紙のラジオ

だから、読者よ、わたし自身がわたしの書物の内容なのだ。きみが、こんなにも取るに足らない、こんなにもむなしい主題のために時間を使うのは分別のない話ではないか。では、さようなら。

作業日誌:170705 - 共感するのはむずかしい

共感するのははむずかしい


引用も一応

一昨年死んだ独身の叔母さん
最後に会った時、会話に困って音楽の話して、何聴くのか聞かれて、「ゆら帝とか」って答えたら「へぇ」で会話が終わったんだけど、亡くなってから遺品整理で部屋掃除してたらアルバム全部あるし坂本慎太郎が出た雑誌の切り抜きとか残ってたんだけど、反応薄すぎない?

 この話、自分もこーいうところあるなと思いながら見知らぬ叔母さんの事を思った。どんな心情だったんだろうか?私の場合はなんか照れくさいというのがだいたいの理由なんだけど。

 私もふと知り合った人と好みの音楽が似ていてもあまりリアクションしない。まさに「へえ」と言って終わる感じ。他にこれと似てるケースなのは女の子が髪の毛を切ってたり化粧やスカーフが違ったりしてもそれを言えないとか。恥ずかしくて…。あるていど歳をとるとふざけたりキャラを作ったりして多少言えるようになったけど、これは今でも苦手ですね。あとむちゃくちゃ反社会的なのは誰かが結婚したときに「おめでとう…って言っていいのかな」とか離婚の際には「もしかしておめでとうのほうが適してるんじゃ」とか思ってしまうところですね。まあこれは照れというよりは類型として振る舞いたくない/扱いたくないという心理がある。

 たとえばある振る舞いが明らかな礼儀やルールになっていれば、それをするのは道に外れたことでないので技術的に淡々と出来る(心情はどうあれ)。しかし女性の髪の毛の変化に気づいたとしてもそれを指摘するのが100%正解というわけではない(ほぼそれに近いとしても)という場合、それをするのにやはり抵抗がある。相手は類型のうちの一人でなく、ちゃんと個性を持った一人なのだ…といういいわけをしつつ何も言わなかったりするし、ふざけられる空気感ならすこしふざけながら言う。真顔でこれが私の人間性でございますという顔では出来ないのだ。

 と同時に、自身の内面での「何が好きか」や「何に気づいたか」という領域は情報量の多さや「好き」の濃度など、他人と大きくギャップがある場合があって、相手の普通との差が著しくあるとけっこうキモがられたり、もしくは引かれたり、相手が傷ついたり、いろんな摩擦がある可能性があることもある。自分の「普通の感覚」が多くの他人のそれと違いがあると認識している人は、その部分を積極的には出さないという選択をしているんじゃないか、とも思う。

-------

指示 1:
記録のうち、「collector number: 643」を含む行から「scientific name: Tectaria coadunata」を含む行までを、両端の行も含めて一字一句そのまま書き写してください。

演習用資料:
-------

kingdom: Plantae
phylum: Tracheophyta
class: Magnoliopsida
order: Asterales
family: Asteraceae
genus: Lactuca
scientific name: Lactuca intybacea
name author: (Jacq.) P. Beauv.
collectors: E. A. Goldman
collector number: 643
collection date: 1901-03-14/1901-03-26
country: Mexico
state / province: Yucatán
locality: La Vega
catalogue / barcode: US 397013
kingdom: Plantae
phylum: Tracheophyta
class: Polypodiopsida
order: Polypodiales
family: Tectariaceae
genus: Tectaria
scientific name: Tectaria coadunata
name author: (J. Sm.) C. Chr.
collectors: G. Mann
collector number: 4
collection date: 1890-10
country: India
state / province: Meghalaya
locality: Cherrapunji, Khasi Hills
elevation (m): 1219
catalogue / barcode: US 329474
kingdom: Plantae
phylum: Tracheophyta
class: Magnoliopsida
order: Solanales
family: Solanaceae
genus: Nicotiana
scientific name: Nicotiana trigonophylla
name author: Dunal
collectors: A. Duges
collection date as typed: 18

-------

指示 2:
本文の最後の段落で、相手との差が著しい場合に起こりうる「いろんな摩擦」として挙げられているものをすべて列挙してください。

解答 1:
collector number: 643
collection date: 1901-03-14/1901-03-26
country: Mexico
state / province: Yucatán
locality: La Vega
catalogue / barcode: US 397013
kingdom: Plantae
phylum: Tracheophyta
class: Polypodiopsida
order: Polypodiales
family: Tectariaceae
genus: Tectaria
scientific name: Tectaria coadunata

解答 2:
- キモがられる
- 引かれる
- 相手が傷つく